* **TEXTO PROPORCIONADO**:
++++++

Pero mientras la mayoría de los millonarios prefieren disfrutar de su inmensa riqueza en privado, para no hacer demasiado ruido y que alguien se pregunte si es legal tanta resiliencia, un pequeño puñado de ellos disfruta exhibiéndose: son la Tamaras, Georginas, Preyslers o María Pombo, cuyo documental ha estrenado recientemente la segunda temporada.

Si a ello añadimos una tendencia de la ficción a abordar la vida de los ricos, casi siempre desde una óptica satírica y poco realista, tenemos un conjunto creciente de programas, series y películas que siguen despertando el interés del espectador. Y entonces cabe preguntarse, ¿por qué nos gusta ver cómo viven los millonarios?

++++++

* **TAREAS POR REALIZAR**:
1: Según el texto sobre los millonarios, ¿qué temporada del documental de María Pombo se ha estrenado recientemente?
2: Indica si cada afirmación concuerda con el texto sobre los millonarios y cita las palabras que lo deciden. (a) La mayoría de los millonarios prefieren disfrutar de su riqueza en privado. (b) La ficción suele retratar la vida de los ricos de forma realista. (c) Los programas, series y películas sobre los ricos han dejado de interesar al espectador.
3: Transcribe, por favor, el fragmento del texto sobre los millonarios que va de "Pero mientras la" a "la segunda temporada.", ambos incluidos.

* **FILAS DE DATOS**:
++++++

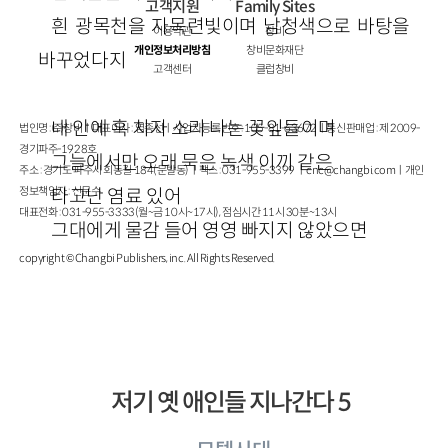
고객지원
Family Sites
흰 광목천을 자목련빛이며 남청색으로 바탕을
이용약관
창비
개인정보처리방침
창비문화재단
바꾸었다지
고객센터
클럽창비
내 안에 혹 치자 소리 나는 꽃잎들이며
법인명 : ㈜창비ㅣ대표이사 : 염종선ㅣ사업자등록번호 : 105-81-63672ㅣ통신판매업 : 제 2009-
경기파주-1928호
그늘에서만 오래 묵은 녹색 이끼 같은
주소 : 경기도 파주시 회동길 184(문발동)ㅣ팩스 : 031-955-3399 ㅣ
cnc@changbi.com
ㅣ개인
정보책임자 : 신문수
타고난 염료 있어
대표전화 : 031-955-3333(월~금 10시~17시), 점심시간 11시 30분~13시
그대에게 물감 들어 영영 빠지지 않았으면
copyright © Changbi Publishers, inc. All Rights Reserved.
저기 옛 애인들 지나간다 5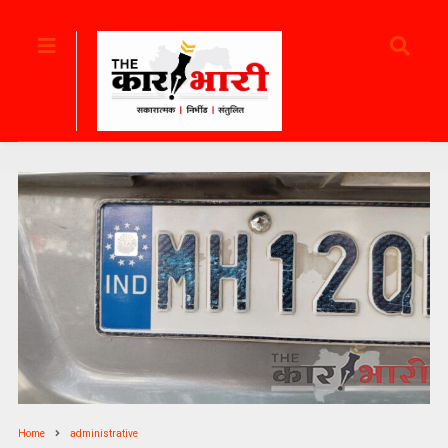
Home
administrative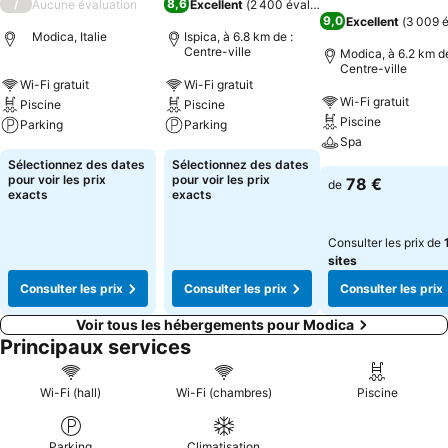
/
8,6
Aucune évaluation
Excellent
(
2 400 évaluations
)
9,0
Excellent
(
3 009 é
Modica, Italie
Ispica, à 6.8 km de :
Centre-ville
Modica, à 6.2 km de
Centre-ville
Wi-Fi gratuit
Wi-Fi gratuit
Wi-Fi gratuit
Piscine
Piscine
Piscine
Parking
Parking
Spa
Sélectionnez des dates
Sélectionnez des dates
pour voir les prix
pour voir les prix
78 €
de
exacts
exacts
Consulter les prix de
sites
Consulter les prix
Consulter les prix
Consulter les prix
Voir tous les hébergements pour Modica
Principaux services
Wi-Fi (hall)
Wi-Fi (chambres)
Piscine
Parking
Climatisation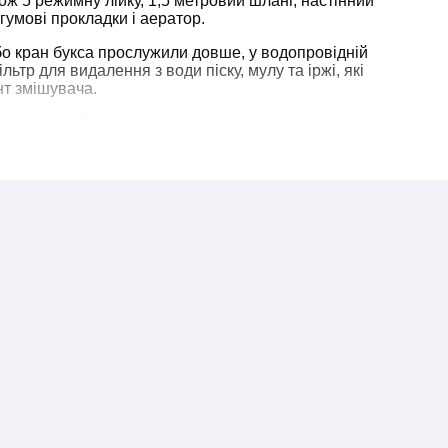
ож 5 режимну лійку, 1,5 метровий шланг, настінний
 гумові прокладки і аератор.
о кран букса прослужили довше, у водопровідній
ьтр для видалення з води піску, мулу та іржі, які
т змішувача.
о перевіряйте відповідність замовлення, повну
акож його зовнішній вигляд. У разі пошкодження
плектації замовлення звертайтесь до нас по телефону
ння питання.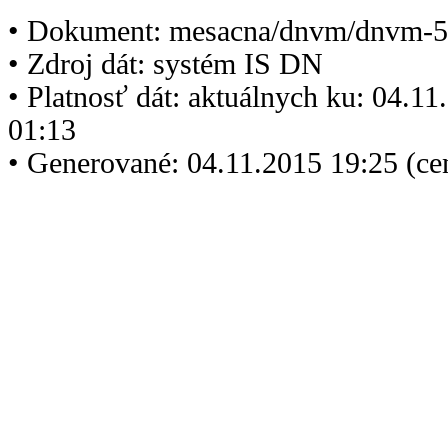
• Dokument: mesacna/dnvm/dnvm-5
• Zdroj dát: systém IS DN
• Platnosť dát: aktuálnych ku: 04.1
01:13
• Generované: 04.11.2015 19:25 (ce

++++++

* **RESPUESTAS DEL EJERCICIO**:
1: La segunda temporada.

2:
(a) Sí: «la mayoría de los millonarios prefieren disfrutar de su inmensa riqueza en privado».
(b) No: «casi siempre desde una óptica satírica y poco realista».
(c) No: «siguen despertando el interés del espectador».

3:
Pero mientras la mayoría de los millonarios prefieren disfrutar de su inmensa riqueza en privado, para no hacer demasiado ruido y que alguien se pregunte si es legal tanta resiliencia, un pequeño puñado de ellos disfruta exhibiéndose: son la Tamaras, Georginas, Preyslers o María Pombo, cuyo documental ha estrenado recientemente la segunda temporada.